Charles Fox (engineer)

From Wikipedia, the free encyclopedia

Sir Charles Fox (1810-1874) was a civil engineer in Derby, England, in the nineteenth century. His work focused on railways, railway stations and bridges.

[edit] Life and work

Born on 11 March 1810, he was the son of an eminent surgeon and initially trained to follow his father's career. He was ariticled to his brother's practice and prepared apparatus for the latter's lectures to the Mechanic's Institute.

This interest in mechanical devices led him to an interest in the new profession of railway engineering.

In 1831 he obtained employment with Messrs. Fawcett, Preston & Co., in Liverpool and he joined John Ericsson as a pupil and assistant. He was involved in the construction of "Novelty" and drove it in the Rainhill Trials.

He acquired a taste for locomotive driving, and was employed on the Liverpool and Manchester Railway, being present at its opening.

One of his earliest inventions, patented in 1832, was the railway switch, which superseded the sliding rail, used up to that time.

He then became an Assistant Manager on the London and Birmingham Railway and read a paper on skew arches to the Royal Institution. He was also a member of the Institution of Civil Engineers from 1838 until his death, and a founder member of the Institution of Mechanical Engineers from 1856 to 1871.

After five years, in 1836, he joined Joseph Bramah to form the company Bramah, Fox and Co., which, when Bramah retired, became Fox, Henderson and Co., of London, Smethwick, and Renfrew. In 1837 Herbert Spencer, whose father George Spencer had been Fox's tutor when young, joined him as an assistant engineer.

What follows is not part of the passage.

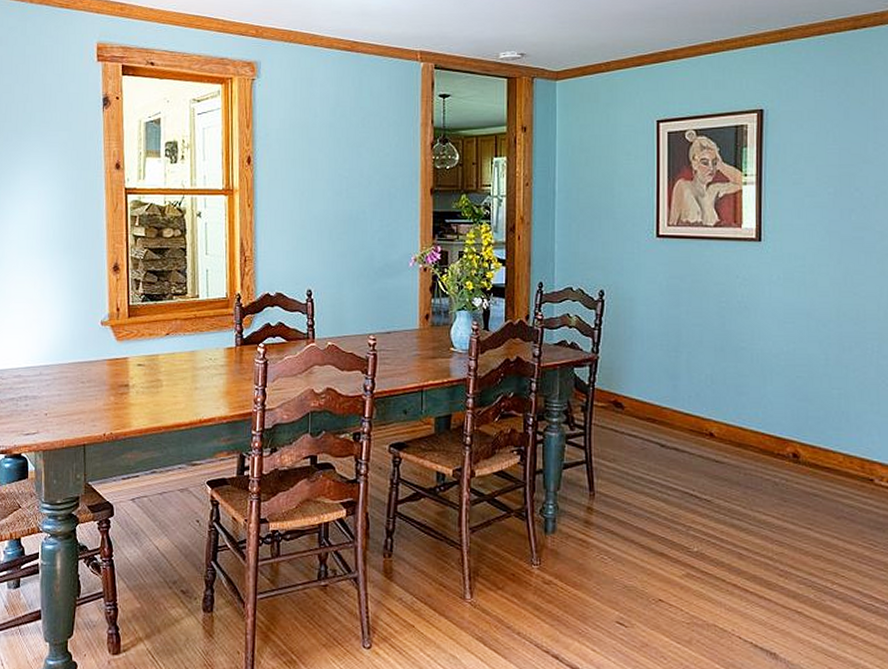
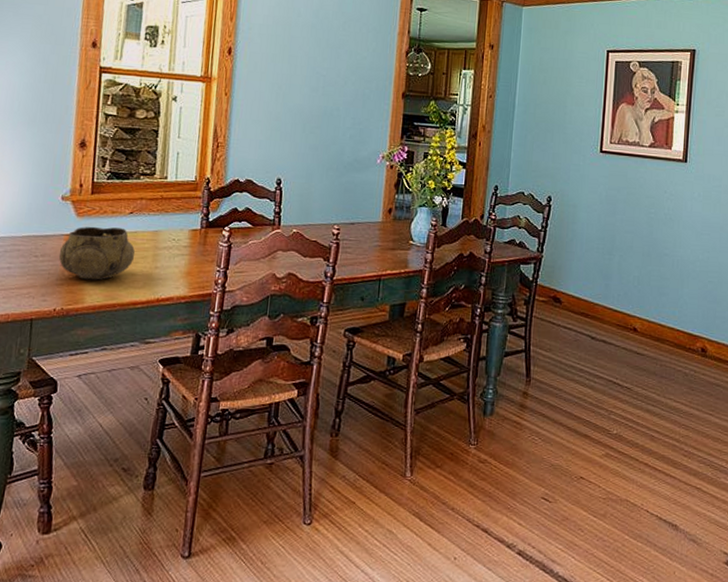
decorative bowl: none [103,350,174,404] -> present [59,226,135,280]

One of the company's first major commissions was designing the roof over Euston Station.

The company specialised in railway infrastructure, experimenting with components for suspension and girder bridges, with Fox reading a paper before the Royal Society in 1865. It also produced great numbers of railway wheels. Fox was also responsible for the introduction of railway turnouts (switches in American usage, points in the UK).

Fox and Henderson's expertise with structural ironwork led Joseph Paxton to invite them to build the Crystal Palace for the Great Exhibition of 1851. Due to its innovative modular design and construction techniques, it was ready in nine months For their work, Fox, Cubitt and Paxton were knighted. After the exhibition they were employed by the Crystal Palace Company to move it to Sydenham.

In 1857 he left the company to practise as a consultant with two of his sons, Charles and Francis. As such he engineered the approach to London Victoria with the widening of the bridge over the Thames. This included high-level lines at Battersea for the London and Brighton Railway, the London, Chatham and Dover Railway, and the London and South Western Railway.

He died at Blackheath on 14 June 1874, at the age of sixty-four.